Just wanted to point out that I'm not holding a giveaway for the Betsy-Tacy books. I hope you all will give them a try, though!

Violet said...

You know I had never even heard about Betsy-Tacy series until recently. they do sound like something I would enjoy though.

I enjoyed all your Betsy-Tacy reviews even if I didn't comment on them, sorry :)

holdenj said...

I can never get sick of Betsy!
Thanks for spreading the word so eloquently!

Ladytink_534 said...

Aw! Sounds like a sweet story. This somewhat reminds me of Meet Me in St. Louis for some reason...

Tricia said...

I love books written in this era and I've never heard of these! They sound too cute!

(P.S. Next year we'll have to coordinate for the book festival! It would be fun for The Girls too. :)

Bybee said...

I discovered the Betsy-Tacy series in 8th grade. The first one I read was Betsy In Spite Of Herself, which is next in your queue. Then I had to go back to the library and check out and quickly read the beginning of the series and Heaven To Betsy before happily moving on.

I love the look of the new covers. I'm glad they kept the same style and I'm so glad this series is getting new deserves to!

Esme said...

I am going to check out this series-have you been reading them to "The Girl"?

Anonymous said...

Just wanted to say you're doing a great job with the Betsy-Tacy books. My sisters and I grew up with them and it's good to see them being reintroduced. My personal favorite "Emily of Deep Valley" is peripheral to the series and a more adult book. I hope you can get to it. --Joy

Memory said...

I've GOT to read some of these books next year! I've heard a lot about them recently, (and not just here!), and they sound wonderful.

Kristen said...

These do sound sweet. I wonder if my daughter would like them.

Kailana said...

I have read the first three books so far! I am waiting for the fourth book to come in for me at the library.

Anonymous said...

I am loving the fact that new readers are discovering these underappreciated gems. I grew up reading these books (my mom introduced me to them, as she read them as they first were published), but apart from my sister and one good friend, I never knew anyone else who had read them until I became an adult. (And this despite growing up in Minnesota, where the books are set!)

I was an eager reader as a kid and read all kinds of books -- mysteries, biographies, fantasy, historical, young adult "issue" novels, sports stories (though I wasn't athletic), contemporary fiction, etc. I never understood how folks could only read one or two genres of books and refuse to even try something out of their normal range of interest. You might be surprised into liking something you'd ordinarily think wouldn't interest you at all. Good writing can do that, and the Betsy-Tacy books, if nothing else, are well written. They're well worth a try, even if you do decide they're not your cup of tea! But Betsy is a very likeable, very human, heroine.

Anna said...

~Violet: Thanks! And no worries about commenting. I read a lot of blog posts and don't always comment.

~holdenj: Thanks!

~Ladytink: It was very cute! I hope you give it a try.

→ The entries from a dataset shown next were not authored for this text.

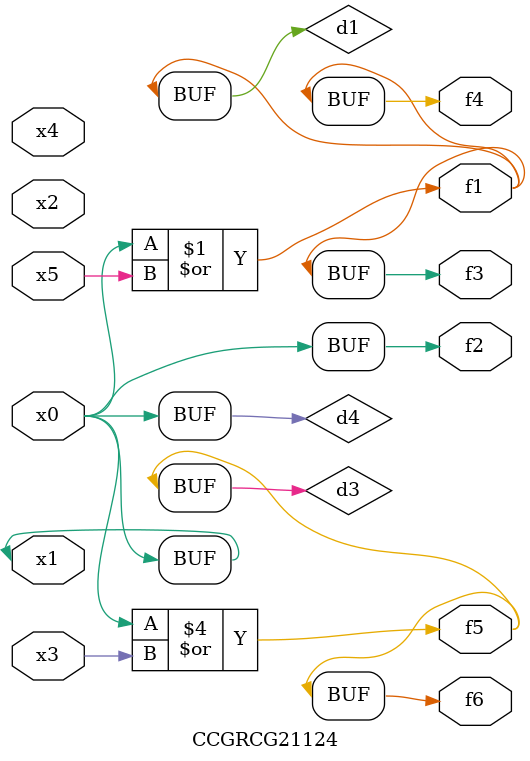
<source format=v>
module CCGRCG21124(
	input x0, x1, x2, x3, x4, x5,
	output f1, f2, f3, f4, f5, f6
);

	wire d1, d2, d3, d4;

	or (d1, x0, x5);
	xnor (d2, x1, x4);
	or (d3, x0, x3);
	buf (d4, x0, x1);
	assign f1 = d1;
	assign f2 = d4;
	assign f3 = d1;
	assign f4 = d1;
	assign f5 = d3;
	assign f6 = d3;
endmodule

</source>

~Tricia: Definitely! That would be great!

~Bybee: I, too, am glad they've been re-released. I wouldn't have heard of them otherwise!

~Esme: She and I read part of the first book together, and she enjoyed it, but she's had too much school-related reading to do. I hope she can read the first 4 soon, but I'm not sure she'll be interested in the rest of the series until she's older.

~Anonymous (Joy): Thanks! I hope to eventually read Lovelace's other books. We'll see...

~Memory: I hope you give them a try!

~Kristen: The first four books are perfect for young readers. You could give the first one a try with your daughter to see how she likes them. It's pretty short.

~Kailana: I hope you get to read the entire series!

~Anonymous: I wasn't sure I'd enjoy these as an adult, but you're right, Betsy is very likeable and the books are well written. I'm loving them so far.